Interacting with Nature



I went on a short hike this morning and considered: How do I interact with nature?

I used to just sit in it--perched, really.  I'd tiptoe through and weave around nature, afraid of touching it that I might ruin it.

I feared engagement with nature because I feared wronging it.  I'd forgotten how to interact, so I disengaged, thinking that was safe.

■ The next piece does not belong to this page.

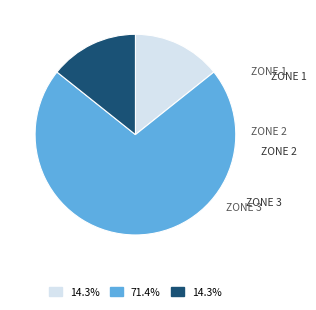

How many slices are in this pie chart?

3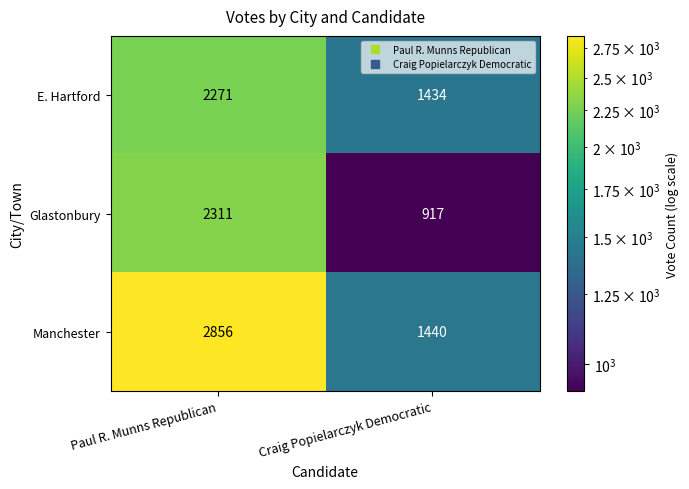

What is the highest value of the E. Hartford series?

2271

But how does on learn without wronging; how can one learned disengaged?  One cannot.  If one tries, which I have in the past, to live without wronging, one gets ... an anxiety disorder.  Because humans wrong things and one another in order to learn and grow, and a repression of that wrongdoing is a repression of the spirit.

Now I set my spirit free--inviting mistakes, allowing free, unsuppressed learning.  I am set free, chipping off bark from a tree and smelling.  Free to climb over rocks, eroding them with my boot-steps.  Free to sneeze loudly among the birdsongs and to pluck off pine needles for a taste.



Through engagement with nature--physical, hands-on engagement, I invite it into my life, my soul.  In the place where that fear rested just above my solar plexus, an expansive emptiness emerges--ready now, filling up with bird songs and the sound of the wind through the trees and the citrus-bitter-delicious taste of a blue spruce needle.  

The clean mountain air is seeping into my cells, purifying the blackened buildup of fear and uncertainty, transforming my molecules into quartz crystals or something clearer.

I'm watching trees grow, rooting deeply into the earth to allow for expansive ascent--it is my wish to become a tree, bearing fruit with which I might nourish others.  

A grand transformation is occurring here between snow and sun, a pure white light envelops my body. 

I emerge, truer than before.


1 comment:

Anonymous said...

I'm glad you figured out that experiencing nature was a hands on experience. Experience on!!